Soudain, un sifflement fendit les airs et un objet de feu vint s’encastrer à une vitesse vertigineuse dans l’une des collines voisines. L’explosion fut très bruyante, mais le calme revint vite, à l’exception d’un vrombissement lointain, qui persista. Doli et Kilchii avaient peur. Ils se mirent à courir et se réfugièrent derrière des rochers.
Au milieu du ciel, à quelques kilomètres d’eux, un flash à la blancheur du magnésium perça alors la nuit. Doli et Kilchii lui tournaient le dos. Ils ne virent pas en direct sa lumière aveuglante, équivalente à celle de cent soleils. Protégés par la pierre, ils survécurent à l’onde de choc qui souffla tout sur son passage, mais la déflagration fit exploser leurs tympans.
La lumière dans le ciel se transforma peu à peu en une immense boule de feu. Les deux jeunes enfants, pétrifiés, commençaient à avoir très chaud.
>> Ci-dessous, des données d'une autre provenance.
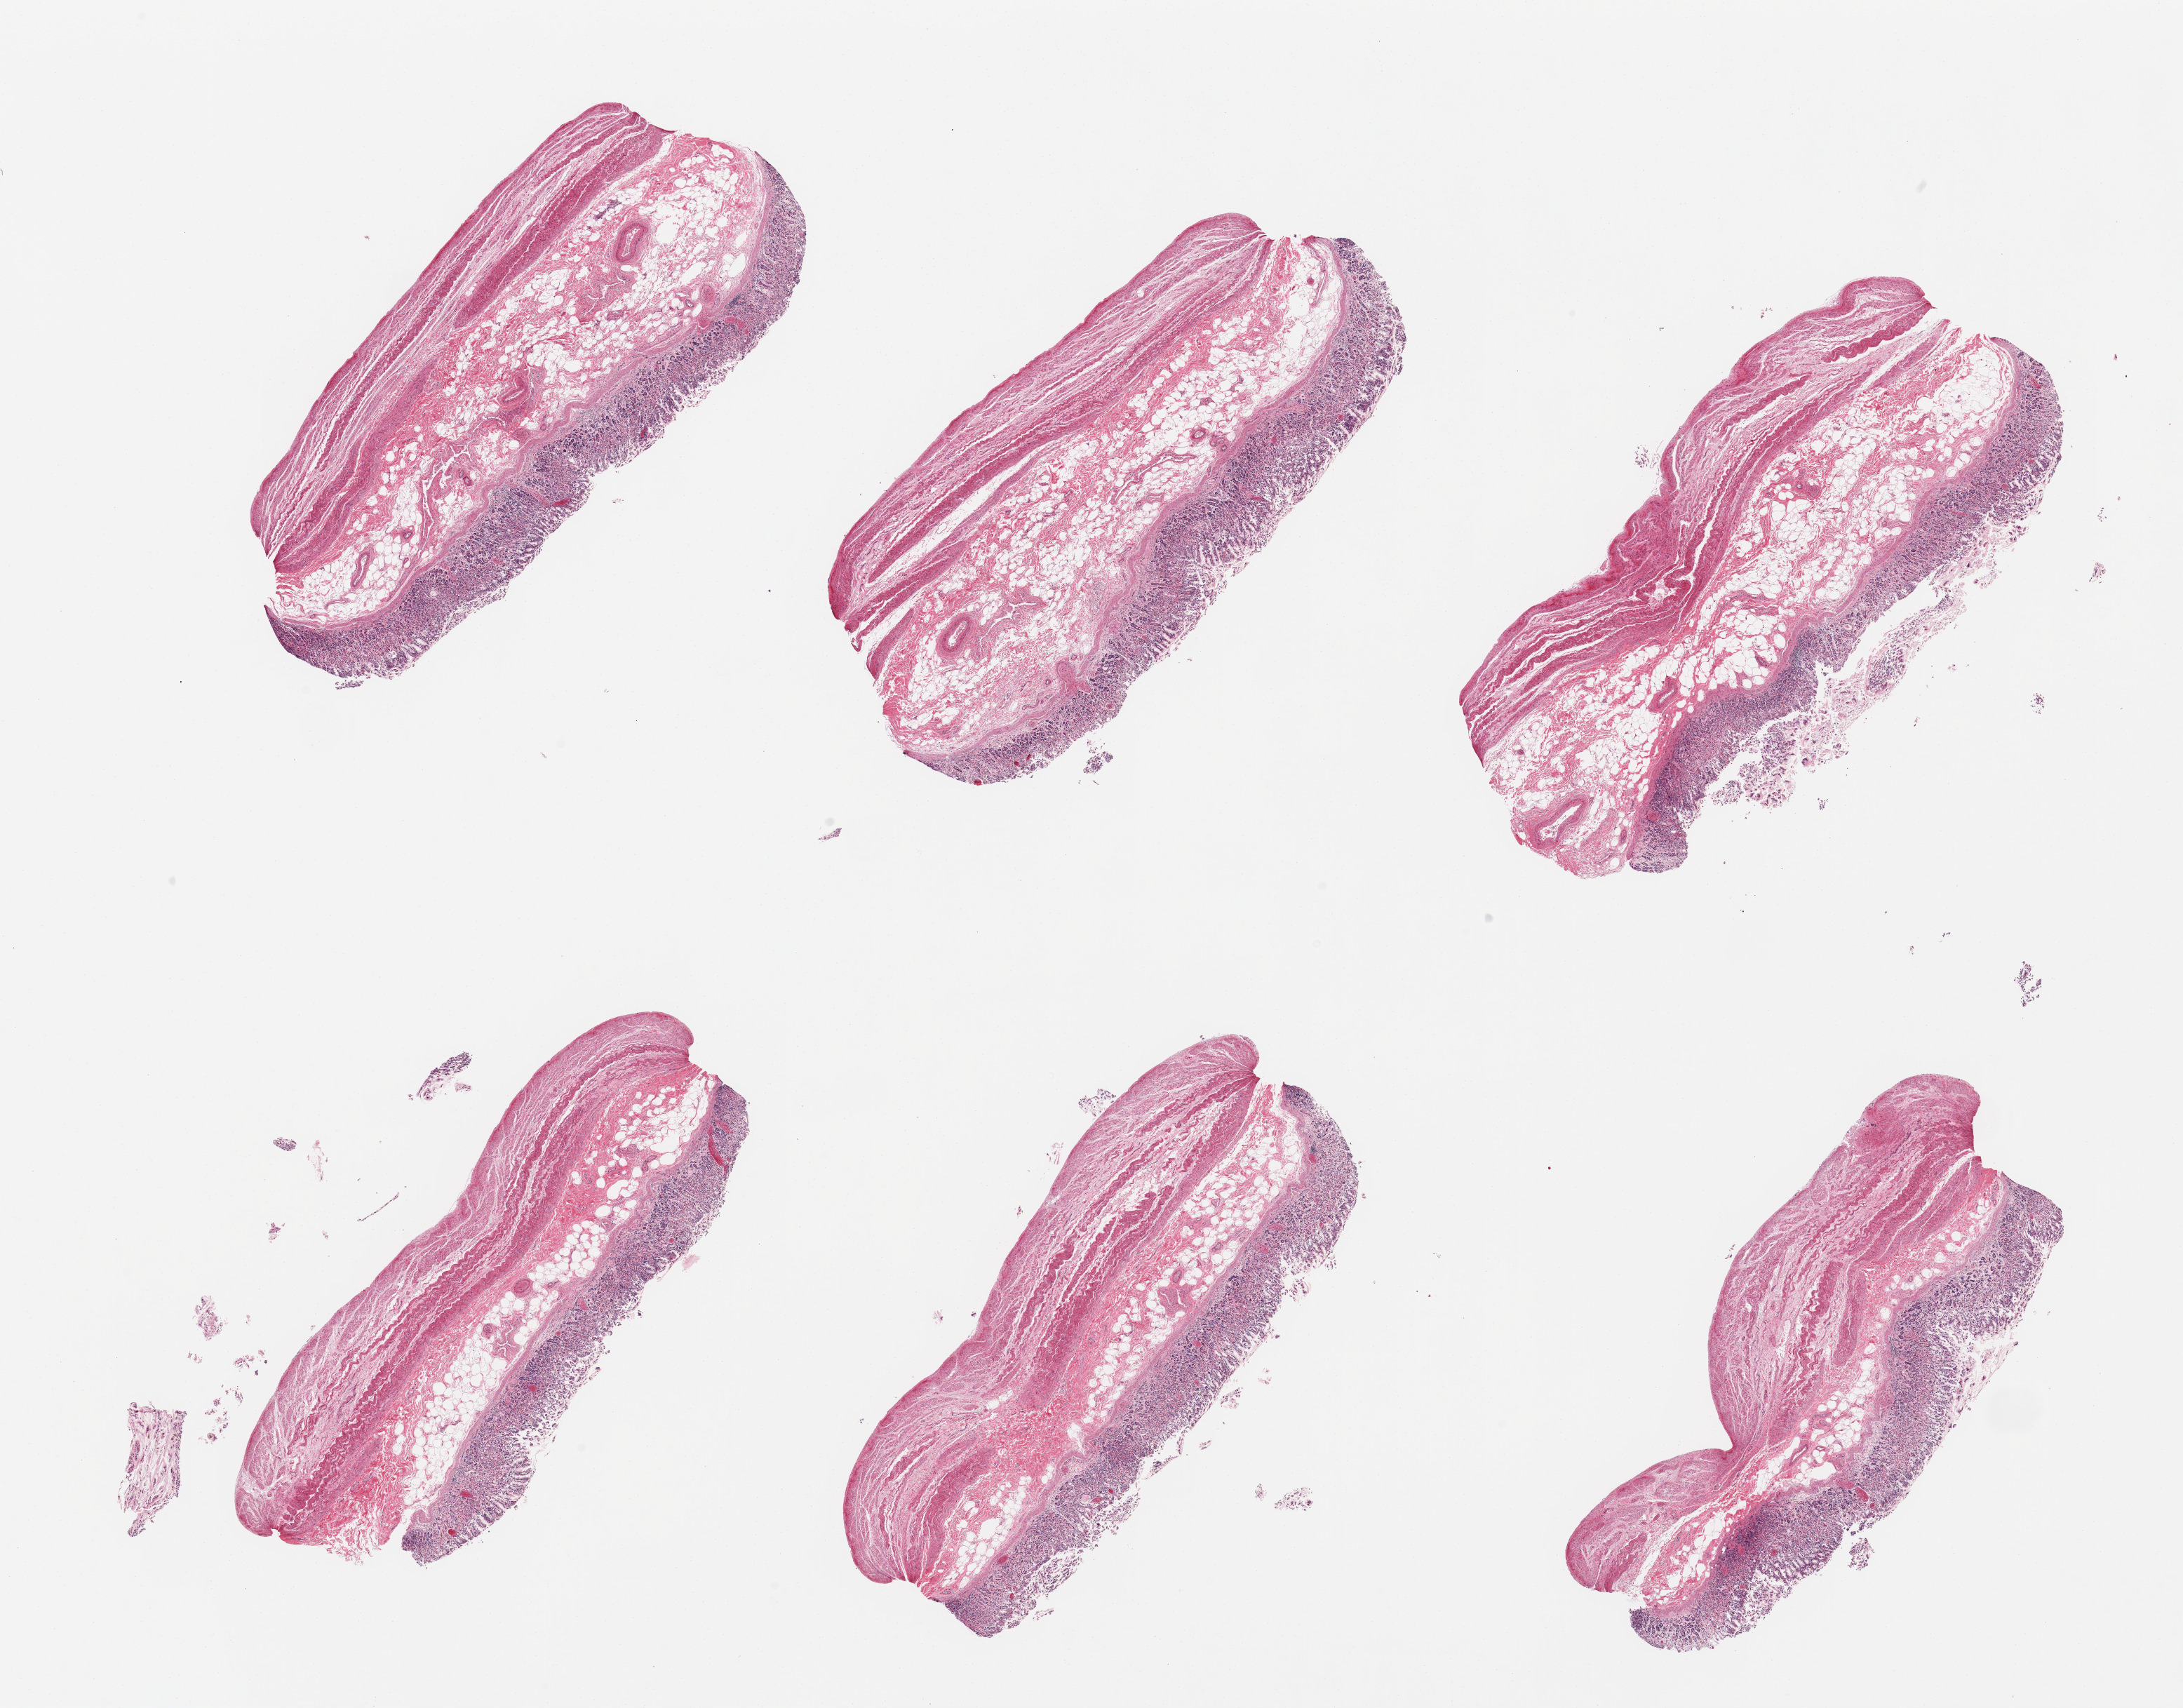
Whole-slide image, haematoxylin and eosin stain — whole scanned area (about 24.6 x 19.3 mm) shown as a low-resolution overview; PAXgene-fixed paraffin-embedded (PFPE) section; target tissue: stomach; tissue donor sample.
Reviewer comment on this tissue sample: 6 pieces, mucosa up to ~0.8mm, advanced autolysis.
Autour d’eux, la neige avait fondu. L’eau sur le sol s’était mise à bouillir. La chaleur était devenue étouffante. Les habits clairs de Doli avaient disparu, ceux de Kilchii, plus opaques, le couvraient encore. Le petit garçon prit sa sœur par la main pour l’attirer dans la vasque où se déversait la cascade. Doli resta immobile. Sa mâchoire grande ouverte semblait émettre un cri, mais son frère n’entendait rien. Il vit que le large collier d’argent et de turquoise de Doli lui brûlait la poitrine. Kilchii supplia sa sœur de le suivre, mais elle ne bougea pas. Il dut plonger seul, et nagea jusque vers le fond, qui était encore frais. Il retint sa respiration plus longtemps qu’il ne l’avait jamais fait. La température de l’eau ne cessait d’augmenter. D’inquiétantes lueurs multicolores en striaient la surface.
Au bord de l’asphyxie, Kilchii remonta, inspira une grande bouffée d’air vicié, puis plongea encore. Lorsqu’il émergea à nouveau, il s’arrêta un instant. Une lumière irréelle baignait un paysage de désolation. Il chercha sa sœur sur la berge, mais ne trouva qu’un amas fondu d’argent et de turquoise. Doli, l’oiseau bleu, s’était envolée.